Scongiurato il “bail in” per CariFerrara, Banca Marche, Popolare dell’Etruria e CariChieti. A pagare questa volta non saranno i correntisti

E’ finita la corsa contro il tempo per salvare CariFerrara, Banca Marche, Popolare dell’Etruria e CariChieti e scongiurare l’applicazione del tanto temuto “bail in” ovvero il nuovo procedimento europeo di salvataggio delle banche in crisi, che scatterà dal 1° gennaio del 2016.

E’ stato approvato dal Consiglio dei ministri un decreto legge che di fatto permetterà alle banche in questione, da tempo in amministrazione straordinaria e poi finite in liquidazione coatta amministrativa, di continuare a operare salvando posti di lavoro e soldi dei correntisti.

Il meccanismo di salvataggio, che ha ricevuto l’approvazione della Commissione europea e quello della Bce, si basa sulla creazione di quattro “banche-ponte”.

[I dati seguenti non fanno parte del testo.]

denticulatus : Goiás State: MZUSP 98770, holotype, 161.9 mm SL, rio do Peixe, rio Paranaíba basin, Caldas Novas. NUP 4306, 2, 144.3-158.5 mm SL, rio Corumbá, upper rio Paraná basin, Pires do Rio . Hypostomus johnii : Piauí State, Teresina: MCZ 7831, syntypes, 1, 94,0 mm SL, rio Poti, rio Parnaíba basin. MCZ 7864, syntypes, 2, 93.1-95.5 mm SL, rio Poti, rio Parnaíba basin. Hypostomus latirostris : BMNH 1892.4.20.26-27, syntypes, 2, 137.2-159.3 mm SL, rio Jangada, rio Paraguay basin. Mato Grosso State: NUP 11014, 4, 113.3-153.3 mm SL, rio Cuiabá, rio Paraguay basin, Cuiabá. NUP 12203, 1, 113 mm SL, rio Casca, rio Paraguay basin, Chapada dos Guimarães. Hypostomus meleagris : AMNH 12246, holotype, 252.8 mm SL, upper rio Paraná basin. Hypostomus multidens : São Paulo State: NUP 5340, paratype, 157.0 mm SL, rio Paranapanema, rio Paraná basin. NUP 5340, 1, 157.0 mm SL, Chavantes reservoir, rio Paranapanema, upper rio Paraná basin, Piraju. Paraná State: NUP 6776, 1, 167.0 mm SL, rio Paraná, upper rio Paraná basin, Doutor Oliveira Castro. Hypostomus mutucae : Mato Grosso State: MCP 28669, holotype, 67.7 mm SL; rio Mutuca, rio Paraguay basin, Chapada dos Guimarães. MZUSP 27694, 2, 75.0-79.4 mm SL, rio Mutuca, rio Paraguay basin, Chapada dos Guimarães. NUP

Per ciascuna delle quattro banche in difficoltà, che nel complesso hanno una quota di mercato pari all’1% dei depositi, la parte “sana” è stata separata da quella malata del bilancio. Tutte le attività in sofferenza sono stati trasferite in un’unica” bad bank”, mentre tutte le altre attività, tra cui depositi, i conti correnti e le obbligazioni ordinarie sono state trasferite nella corrispondente banca-ponte.

Per i correntisti, almeno in teoria, dovrebbe cambiare poco o nulla. Le quattro banche ponte, ripulite dai crediti deterioriati, come anticipato da Banca d’Italia, cambieranno solo denominazione: si chiameranno “Nuova Cariferrara”, “Nuova Banca Etruria”, “Nuova Banca Marche” e “Nuova Carichieti”.

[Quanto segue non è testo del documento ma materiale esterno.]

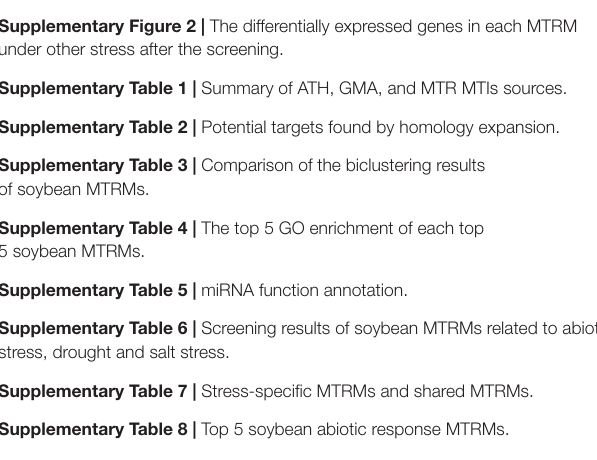
Supplementary Table 7 | Stress-specific MTRMs and shared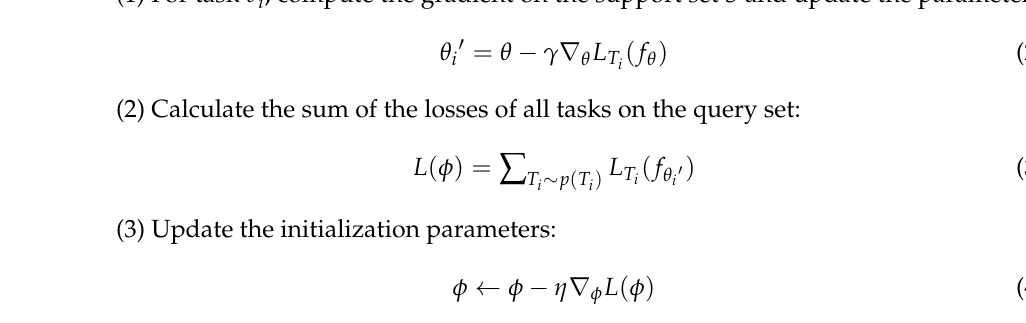
Figure 3. Descend to the global optimum.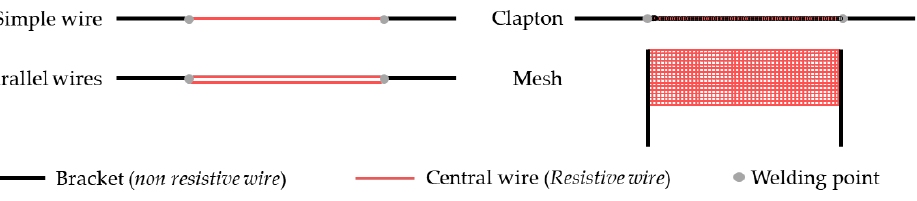
Figure 6. Scheme of the four heating elements designs extracted in the twenty-six tested devices. Through the twenty-six electronic cigarettes tested, four types of set-up are observed. Each of them has brackets (non-resistive) that makes the electric connections with the power unit. Then, a central resistive part is welded to the brackets. The four types of set-up could be distinguished by their central part. They could be a simple wire or two parallel ones (GS Air, Prism T18, Cosmo, Melo III and TFV8) that are bare wires. Others have a central simple or parallel wire(s) that has a non-resistive wire rolled around, commonly named Clapton set-up (Cleito). Finally, the central part could be a mesh composed of the thinnest wires than the others set-up (Iqos Mesh, Zeus, Sub-Leto24, Fat Rabbit and Fireluke 2). An analysis of these manufacturer data is provided in the results sections. As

A pagare per l’operazione non saranno i risparmiatori, bensì, il neonato Fondo di risoluzione (previsto dalle norme europee e amministrato da Bankitalia) che ha ricostituito il capitale delle quattro banche-ponte pari a 1,8 miliardi. L’importo verrà recuperato quando le banche ponte saranno finalmente vendute sul mercato. Per il momento saranno gestite sotto la supervisione dell’unità di risoluzione della Banca d’Italia e saranno presiedute da Roberto Nicastro (ex direttore generale di Unicredit).

Tecnicamente il fondo di risoluzione erogherà complessivamente 3,6 miliardi di euro alle banche ponte, per capitalizzarle e per coprire la differenza negativa fra gli attivi trasferiti e le passività. L’operazione sarà finanziata dai contributi delle banche al fondo. In particolare, spiega la Banca d’Italia, l’impegno finanziario immediato del Fondo di risoluzione è, complessivamente per le quattro banche, così suddiviso: circa 1,7 miliardi a copertura delle perdite delle banche originari; circa 1,8 miliardi per ricapitalizzare le banche buone, circa 140 milioni per fornire alla banca cattiva il capitale minimo necessario a operare.

Denaro che è stato anticipato da Intesa Sanpaolo, Unicredit e Ubi Banca, a tassi di mercato e con scadenza massima di 18 mesi.